Language immersion schools (LIS) in the United States (US) and across international settings afford learners opportunities for foreign language learning through at least 50% of content material instruction in the “immersion language” (Tedick, Christian, & Fortune, 2011). In addition to the language learning benefits, LIS embrace diverse cultural perspectives embodied in the worldviews of the teachers and administrators who are usually native speakers and were born in foreign countries. These content/pedagogical and cultural assets could also bring challenges for the immigrant faculty, given, for example, the short period of time of adaptation to a new culture, to new teaching and classroom management practices, and/or to new school culture and policies in creating classroom community. Students’ diverse backgrounds also add to the classroom complexities but along with the teachers’ diverse backgrounds they could also be used as assets in the classroom and school community (Ballenger, 1992; Rogoff, 2003; Rothstein-Fisch & Trumbull, 2008; Slapac & Dorner, 2013; Slapac & Kim, 2014).

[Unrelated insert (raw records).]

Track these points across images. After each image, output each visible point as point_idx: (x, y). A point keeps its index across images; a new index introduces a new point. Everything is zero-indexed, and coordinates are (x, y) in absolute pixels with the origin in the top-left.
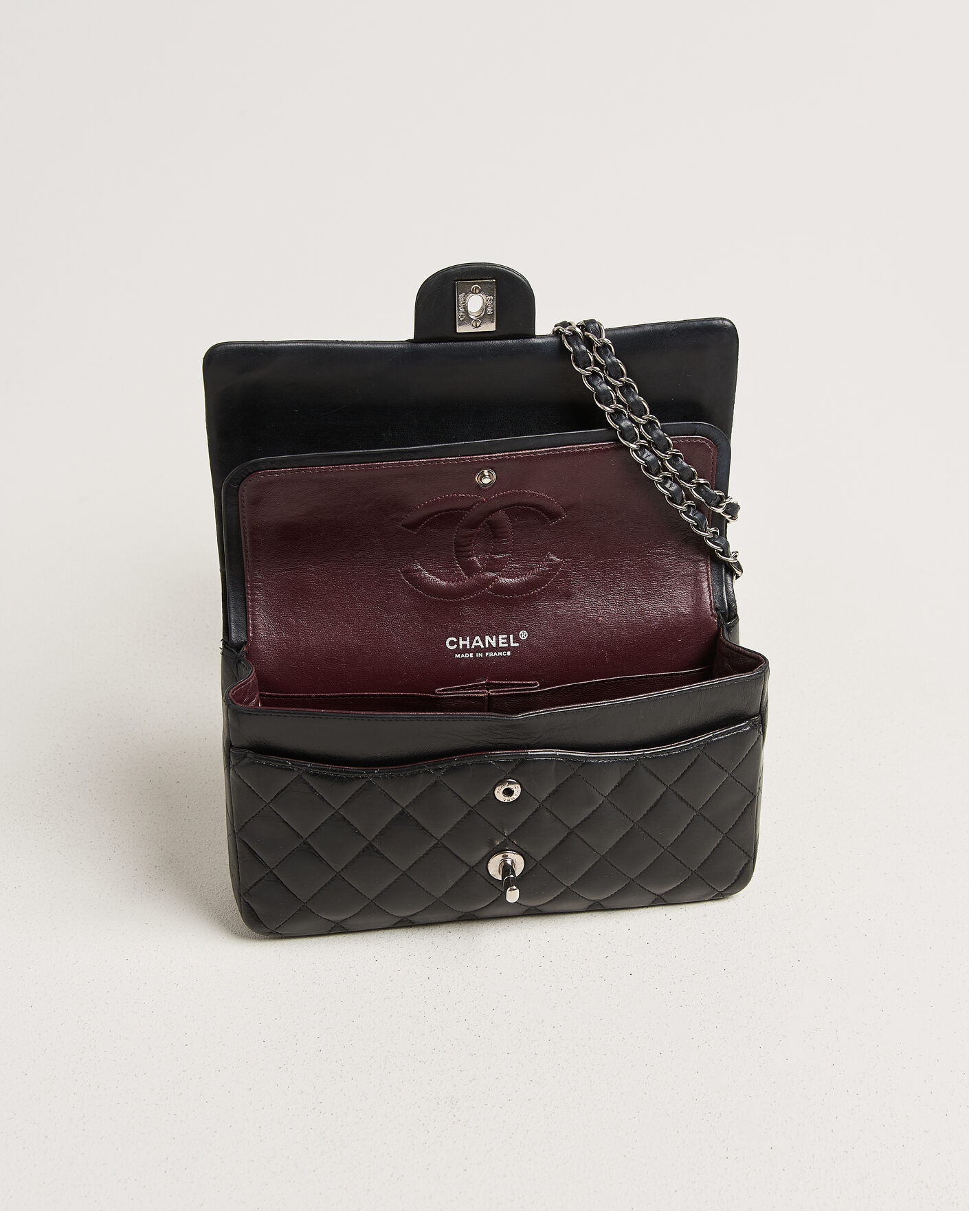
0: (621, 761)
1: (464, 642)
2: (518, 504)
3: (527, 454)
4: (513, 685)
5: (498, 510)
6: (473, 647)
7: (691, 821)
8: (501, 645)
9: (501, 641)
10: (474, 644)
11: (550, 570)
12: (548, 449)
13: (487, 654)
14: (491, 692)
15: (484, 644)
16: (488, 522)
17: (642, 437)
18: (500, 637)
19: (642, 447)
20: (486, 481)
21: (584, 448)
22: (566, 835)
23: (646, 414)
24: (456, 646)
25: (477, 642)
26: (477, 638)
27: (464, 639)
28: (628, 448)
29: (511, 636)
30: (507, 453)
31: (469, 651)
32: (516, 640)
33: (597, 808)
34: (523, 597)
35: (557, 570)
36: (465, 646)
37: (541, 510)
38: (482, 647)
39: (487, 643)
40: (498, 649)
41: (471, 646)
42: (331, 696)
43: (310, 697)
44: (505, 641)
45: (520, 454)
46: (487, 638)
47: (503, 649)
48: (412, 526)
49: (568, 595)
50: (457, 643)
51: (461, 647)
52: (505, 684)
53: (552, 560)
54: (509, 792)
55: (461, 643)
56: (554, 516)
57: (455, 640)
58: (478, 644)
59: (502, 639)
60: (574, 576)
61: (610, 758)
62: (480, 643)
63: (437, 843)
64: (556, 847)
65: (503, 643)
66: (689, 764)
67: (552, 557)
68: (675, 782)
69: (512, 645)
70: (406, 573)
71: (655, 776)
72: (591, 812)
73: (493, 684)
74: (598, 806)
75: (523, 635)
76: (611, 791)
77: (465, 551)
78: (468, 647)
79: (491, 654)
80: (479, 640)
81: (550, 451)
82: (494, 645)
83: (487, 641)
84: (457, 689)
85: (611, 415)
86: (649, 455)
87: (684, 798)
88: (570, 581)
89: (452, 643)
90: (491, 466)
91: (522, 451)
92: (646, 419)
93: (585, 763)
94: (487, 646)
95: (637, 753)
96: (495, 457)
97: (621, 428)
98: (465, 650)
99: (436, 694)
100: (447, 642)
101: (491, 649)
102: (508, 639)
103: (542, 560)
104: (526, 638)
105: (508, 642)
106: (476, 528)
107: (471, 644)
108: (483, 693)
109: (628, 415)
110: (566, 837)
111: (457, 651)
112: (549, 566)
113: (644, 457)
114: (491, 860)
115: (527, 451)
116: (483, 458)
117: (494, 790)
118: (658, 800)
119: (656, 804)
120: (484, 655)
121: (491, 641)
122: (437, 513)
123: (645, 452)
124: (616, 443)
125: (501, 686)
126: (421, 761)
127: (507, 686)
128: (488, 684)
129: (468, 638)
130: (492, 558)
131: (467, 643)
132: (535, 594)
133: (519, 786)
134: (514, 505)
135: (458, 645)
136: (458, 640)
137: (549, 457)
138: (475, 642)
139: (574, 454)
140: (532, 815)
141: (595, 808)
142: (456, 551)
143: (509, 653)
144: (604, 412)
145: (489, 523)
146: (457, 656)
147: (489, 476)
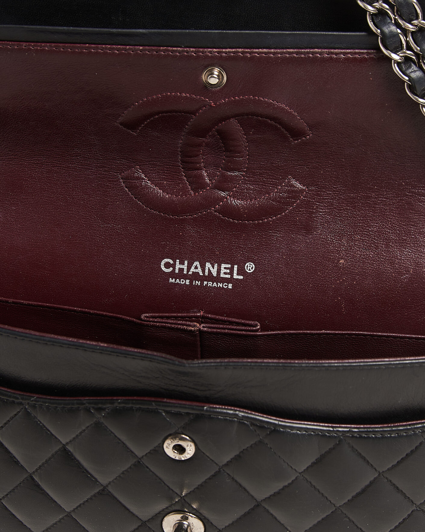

As immigrants ourselves (Alina was born in Romania and Sujin was born in South Korea), we strongly believe that culture plays a very important role in fostering relationships and creating classroom communities (Slapac & Kim, 2014). Therefore, although historically, classroom management has been viewed as teacher-centered, where discipline was approached reactively by teachers through consequences in a controlling, authoritarian, and inflexible environment, we argue for a constructivist, learner-centered approach to classroom management, perceived as a dynamic process, responsive to students’ individual cultures, needs, strengths, and where students are seen as active participants in the classroom organization (Bloom, 2009). Despite the fact that there is limited body of research on the connection between classroom management and language classrooms (Curran, 2003; Fortune, 2011; Pauls, 2014; Preciado et al., 2009; Slapac & Dorner, 2013; Wright, 2005), we are focusing on how foreign-born teachers in a language immersion context create culturally responsive classroom communities.

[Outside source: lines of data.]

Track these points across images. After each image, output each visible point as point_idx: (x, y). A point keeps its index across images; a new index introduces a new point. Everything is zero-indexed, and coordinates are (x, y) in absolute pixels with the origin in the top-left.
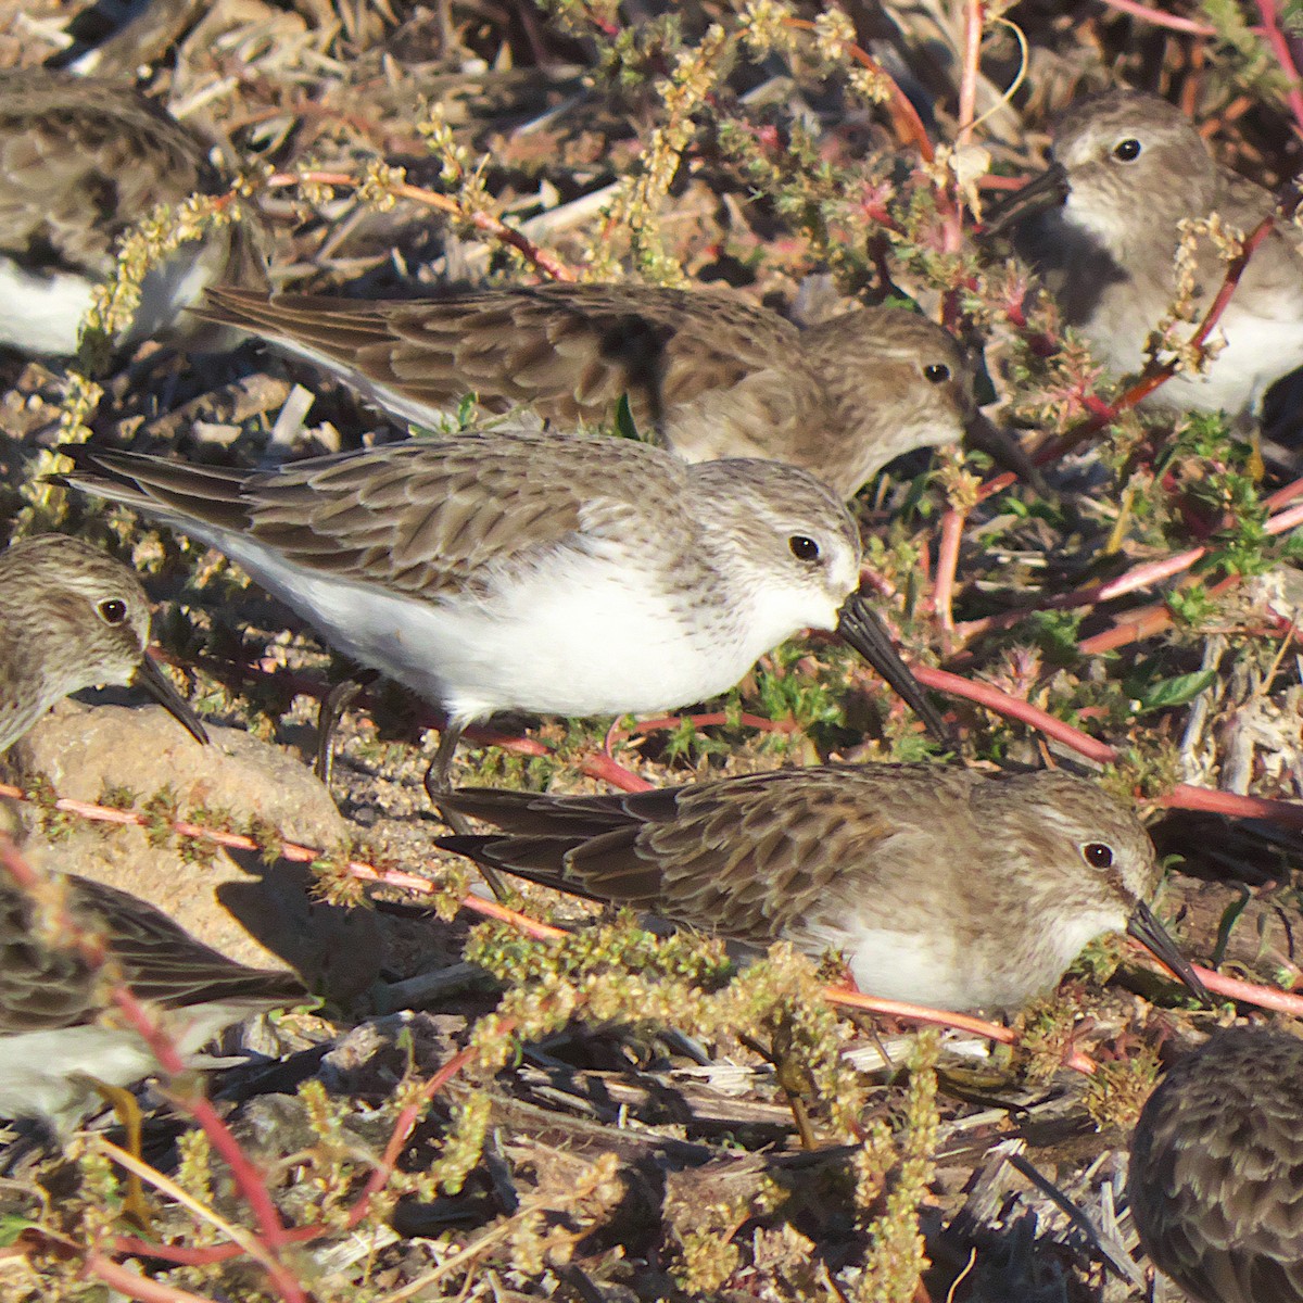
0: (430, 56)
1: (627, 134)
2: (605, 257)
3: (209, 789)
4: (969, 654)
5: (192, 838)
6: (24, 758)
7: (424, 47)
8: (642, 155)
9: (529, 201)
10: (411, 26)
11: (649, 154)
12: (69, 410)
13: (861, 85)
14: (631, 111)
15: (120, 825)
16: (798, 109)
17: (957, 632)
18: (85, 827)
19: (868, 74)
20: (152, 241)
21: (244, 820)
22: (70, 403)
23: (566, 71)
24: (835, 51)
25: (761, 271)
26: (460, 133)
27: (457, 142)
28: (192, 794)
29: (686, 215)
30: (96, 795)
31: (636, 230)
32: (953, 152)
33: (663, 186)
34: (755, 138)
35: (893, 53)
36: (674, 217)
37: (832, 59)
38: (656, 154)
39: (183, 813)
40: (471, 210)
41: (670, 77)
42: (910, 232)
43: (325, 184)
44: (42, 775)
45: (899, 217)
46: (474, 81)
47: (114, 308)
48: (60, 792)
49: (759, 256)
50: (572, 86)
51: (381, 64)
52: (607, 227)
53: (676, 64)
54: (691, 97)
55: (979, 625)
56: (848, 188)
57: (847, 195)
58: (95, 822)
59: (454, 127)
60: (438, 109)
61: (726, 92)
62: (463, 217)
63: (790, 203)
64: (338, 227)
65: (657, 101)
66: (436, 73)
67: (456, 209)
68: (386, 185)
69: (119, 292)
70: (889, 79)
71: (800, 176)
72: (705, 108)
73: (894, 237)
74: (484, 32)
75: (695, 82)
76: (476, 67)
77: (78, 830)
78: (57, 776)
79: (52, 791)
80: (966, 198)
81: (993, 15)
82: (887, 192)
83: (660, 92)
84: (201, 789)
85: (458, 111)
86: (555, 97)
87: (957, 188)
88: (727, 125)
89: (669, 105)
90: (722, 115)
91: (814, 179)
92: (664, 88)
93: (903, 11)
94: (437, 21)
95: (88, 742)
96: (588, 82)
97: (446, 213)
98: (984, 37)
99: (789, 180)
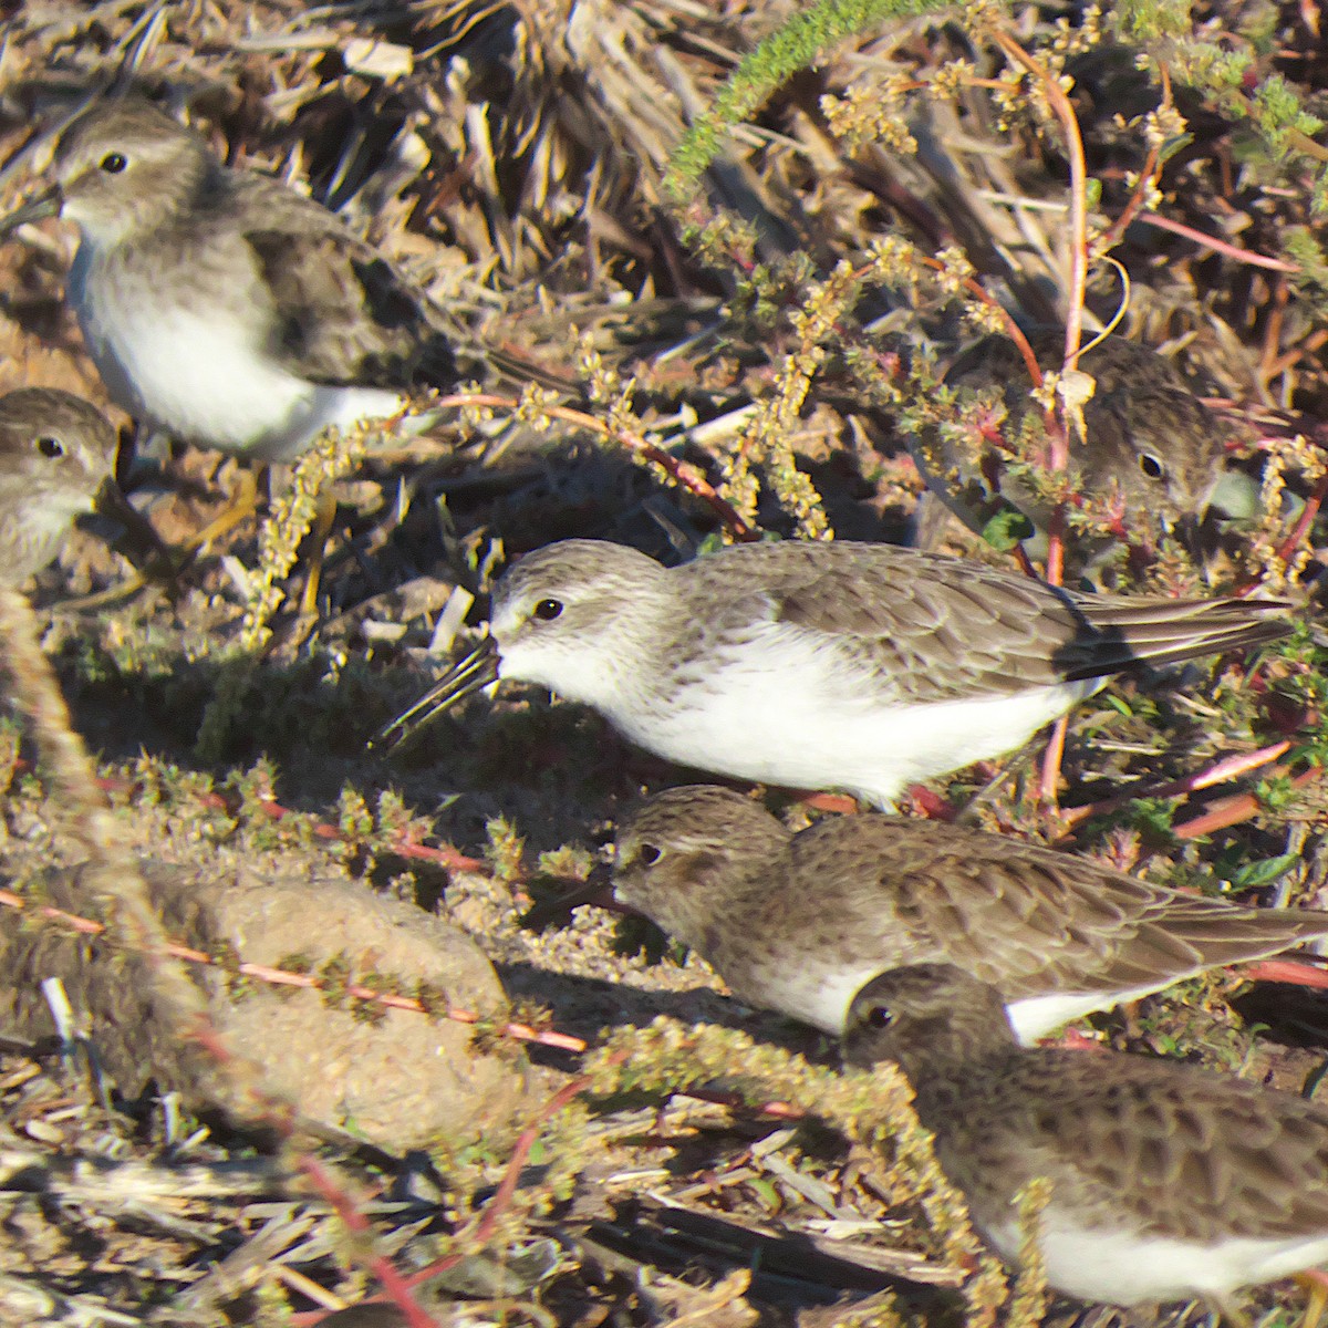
0: (581, 288)
1: (761, 361)
2: (742, 472)
3: (379, 956)
4: (1073, 838)
5: (364, 1000)
6: (209, 927)
7: (574, 279)
8: (776, 379)
9: (671, 421)
10: (563, 260)
11: (782, 379)
12: (252, 612)
13: (977, 317)
14: (764, 339)
15: (298, 988)
16: (917, 339)
17: (1062, 816)
18: (266, 989)
19: (983, 306)
20: (326, 458)
21: (412, 984)
22: (252, 606)
23: (705, 302)
24: (953, 285)
25: (882, 487)
26: (607, 358)
27: (605, 367)
28: (364, 961)
29: (814, 434)
30: (276, 960)
31: (769, 447)
32: (1061, 379)
33: (794, 408)
34: (880, 366)
35: (1003, 287)
36: (803, 436)
37: (950, 291)
38: (789, 378)
39: (356, 978)
40: (618, 429)
41: (803, 309)
42: (1021, 451)
43: (486, 406)
44: (227, 941)
45: (1011, 438)
46: (620, 311)
47: (292, 519)
48: (243, 958)
49: (880, 473)
50: (709, 317)
51: (535, 294)
52: (744, 446)
53: (807, 296)
54: (821, 326)
55: (1083, 811)
56: (964, 410)
57: (964, 417)
58: (275, 985)
59: (602, 352)
60: (588, 338)
61: (852, 322)
62: (610, 437)
63: (909, 424)
64: (496, 443)
65: (789, 329)
66: (586, 303)
67: (604, 428)
68: (542, 408)
69: (297, 504)
70: (1002, 311)
71: (920, 400)
72: (833, 337)
73: (1006, 455)
74: (630, 266)
75: (824, 313)
76: (622, 298)
77: (260, 993)
78: (241, 943)
79: (236, 956)
80: (1072, 420)
81: (1097, 253)
82: (1001, 414)
83: (793, 321)
84: (372, 956)
85: (605, 338)
86: (694, 326)
87: (1064, 412)
88: (853, 353)
89: (800, 334)
90: (849, 343)
91: (933, 402)
92: (796, 317)
93: (1013, 248)
94: (586, 255)
95: (268, 912)
96: (725, 312)
97: (596, 432)
98: (1089, 272)
99: (911, 403)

We agree with Bloom (2009), Rothstein-Fisch and Trumbull (2008) and Weinstein (2003) that culture impacts both teachers and students while shaping the overall classroom culture. Teachers need to use their students’ cultural backgrounds and their own, and be aware of the influences of culture such as “communication styles, social behaviors, approaches to learning, values, and motivation” (Bloom, 2009, p.112) to be able “to create an inclusive, supportive, and caring environment” (Weinstein, 2003, p. 267). The school culture, practices and policies, and the child rearing values also impact the choices in approaches to classroom management made by teachers. In LIS classrooms, culture plays even more complex roles. Both the teachers who are native speakers of the target language and students from diverse cultural backgrounds make choices and responses based on their different cultural and linguistic upbringings, creating a unique cross-cultural and intercultural classroom space. Rather than disparate, reified traits of different groups, culture is an ongoing process of social construction (Kim & Slapac, 2015), defined as “a set of resources for action, as a narration shared, contested, and negotiated” (Mantovani, 2012, p. 22).